Text under study Block Start

Six new faculty join the College of Journalism and Mass Communications

Friday, August 20, 2021 - 12:45pm

The College of Journalism and Mass Communications welcomes six new faculty to the team this fall. Joining us are Assistant Professors of Advertising and Public Relations, Kelli Boling and Ciera Kirkpatrick, Visiting Professor of Photojournalism, Shoun Hill, Assistant Professors of Sports Media and Communication, Brian Petrotta and Jason Stamm and Assistant Professor of Practice in Advertising and Public Relations, Brian Hubbard.


Kelli Boling

After 12 years as a marketing and advertising executive in North and South Carolina, Boling received her Ph.D. at the University of South Carolina in Mass Communication. 

Her research focuses on the audience reception of media, specifically media depiction and reception by traditionally marginalized audiences based on race and gender. She has had studies published in the Journal of Radio and Audio Media, Feminist Media Studies, and Radio Journal: International Studies in Broadcast and Audio Media. Her research on women in podcast audiences has also been cited by traditional media outlets such as TIME magazine. 

Boling earned a Bachelor of Science in Business and Marketing from Winthrop University and a Master’s in integrated marketing communication from the University of South Carolina. While working on her Ph.D. she also earned a certificate in Women and Gender Studies. 

In addition to her love of research and teaching, she can often be found with her dogs, reading something completely untethered to reality, playing her ukulele, learning a foreign language, or repainting whatever room in the house she’s tired of seeing. She’s also an avid Disney fan, and hosts a weekly Disney podcast and YouTube channel with her husband (who loves Disney even more than she does)!

 

Ciera Kirkpatrick

This fall Ciera Kirkpatrick will teach undergraduate and graduate courses, including Strategic Writing and Advertising Issues & Strategies. She enjoys helping students become stronger writers and loves the challenge of convincing students that research can be fun! 

Kirkpatrick’s own research is focused on how messaging in the media (e.g., advertising, news, social media content) affects individuals’ mental and physical health and how strategic communicators can effectively design messages to improve individuals’ health outcomes through the promotion of healthy behaviors and the prevention of unhealthy behaviors. She uses a social scientific experimental approach that involves both online and laboratory experiments. With her experimental designs, Kirkpatrick investigates how message features (e.g., the content and structure of the message) interact with characteristics of the audience (e.g., their prior attitudes and risk perception) to influence the cognitive and emotional processing of messages and, in turn, outcomes like message perception, attitudes, and behavior change. 

Most recently, Kirkpatrick’s research has examined topics such as how communication can be designed to increase enrollment of minority populations in clinical trials and how idealized portrayals of motherhood on Instagram influence the mental health and well-being of new mothers.

Text under study Block End
Extracted data Block Start

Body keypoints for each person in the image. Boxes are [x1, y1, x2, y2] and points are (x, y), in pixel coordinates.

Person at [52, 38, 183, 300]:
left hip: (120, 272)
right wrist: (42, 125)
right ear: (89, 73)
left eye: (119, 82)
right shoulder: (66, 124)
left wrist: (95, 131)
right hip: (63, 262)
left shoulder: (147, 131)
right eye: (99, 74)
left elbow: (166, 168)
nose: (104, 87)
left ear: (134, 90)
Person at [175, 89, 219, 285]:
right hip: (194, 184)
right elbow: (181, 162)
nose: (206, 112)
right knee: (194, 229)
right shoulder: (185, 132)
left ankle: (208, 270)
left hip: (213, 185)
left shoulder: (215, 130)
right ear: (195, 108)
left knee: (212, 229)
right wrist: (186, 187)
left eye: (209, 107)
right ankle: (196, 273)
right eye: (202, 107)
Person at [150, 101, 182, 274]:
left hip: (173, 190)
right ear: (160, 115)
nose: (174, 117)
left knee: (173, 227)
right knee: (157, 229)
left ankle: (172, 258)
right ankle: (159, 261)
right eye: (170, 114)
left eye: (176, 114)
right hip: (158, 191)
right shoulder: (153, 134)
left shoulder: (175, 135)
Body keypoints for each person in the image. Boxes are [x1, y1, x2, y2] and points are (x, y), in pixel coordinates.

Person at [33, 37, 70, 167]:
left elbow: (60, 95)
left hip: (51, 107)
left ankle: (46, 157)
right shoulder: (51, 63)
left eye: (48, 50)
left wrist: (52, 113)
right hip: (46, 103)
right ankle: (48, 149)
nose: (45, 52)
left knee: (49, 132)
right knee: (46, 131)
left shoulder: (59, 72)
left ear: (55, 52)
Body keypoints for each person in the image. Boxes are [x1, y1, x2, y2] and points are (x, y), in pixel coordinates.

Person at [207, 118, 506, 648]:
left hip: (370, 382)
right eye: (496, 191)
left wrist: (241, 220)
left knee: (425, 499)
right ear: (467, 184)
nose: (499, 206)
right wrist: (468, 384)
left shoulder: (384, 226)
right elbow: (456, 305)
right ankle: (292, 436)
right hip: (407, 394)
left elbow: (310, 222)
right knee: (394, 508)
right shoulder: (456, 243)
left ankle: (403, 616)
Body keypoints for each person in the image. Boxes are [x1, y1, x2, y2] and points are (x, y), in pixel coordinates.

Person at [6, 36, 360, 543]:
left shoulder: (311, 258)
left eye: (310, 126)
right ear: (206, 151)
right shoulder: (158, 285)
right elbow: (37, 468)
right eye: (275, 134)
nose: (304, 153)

Extracted data Block End

• **Required action**
Pick up the announcement of the college's six new faculty members right after its last sentence and carry it on in the same style.

• **The answer**
Kirkpatrick has worked on research funded by grants from the National Institutes of Health (NIH) and has presented her research at national and international conferences such as the Association for Education in Journalism and Mass Communication (AEJMC) conference, the International Public Relations Research Conference (IPRRC) and the International Communication Association (ICA) conference. Her research is published in Health Communication, Communication Reports, and Review of General Psychology. 

Prior to coming to Nebraska, Kirkpatrick taught as a Teaching Fellow at the Missouri School of Journalism and as a graduate student at Wichita State University’s Elliott School of Communication, where she had the opportunity to develop and teach an integrated marketing course for the Communication Upward Bound (CUB) program, a program to help first-generation students with limited income prepare for college. 

Kirkpatrick has professional experience in digital marketing, having worked as a copywriter and social media consultant at Ascential Marketing in Wichita, KS. 

Kirkpatrick graduated from Wichita State University with a bachelor’s and master’s degree in communication, with an emphasis on integrated marketing. She earned a Ph.D. in journalism, with an emphasis on strategic communication, from the University of Missouri.


Shoun Hill

I’ve been a photographer for more than 15 years, having worked at newspapers in Louisville, K.Y., Minneapolis, Jackson, Tenn., Memphis and Orlando before landing at The Associated Press in New York. I have worked on numerous long-term projects during that time.

Before starting my newspaper career, I enlisted in the Army. My intention was to get experience and clips in order to find a general reporting job at a newspaper. But Army journalism required not only writing stories, but shooting photographs as well. As much as I liked writing, I realized I enjoyed the freedom and creativity of photography even more.

While in the Army, I won awards for both my writing and photographs. Upon my discharge, I realized I had to choose between the two. Writing came easier to me, but I loved the challenge of photography. As a writer, your work can be edited, which can take your essence out. With a photograph, it can be cropped, but the essence of the photo is still there.

One of my first projects was created in Memphis, were I spent three months documenting the rivalries among schools and top basketball players. It ran as a Sunday A1 centerpiece with a double-truck inside.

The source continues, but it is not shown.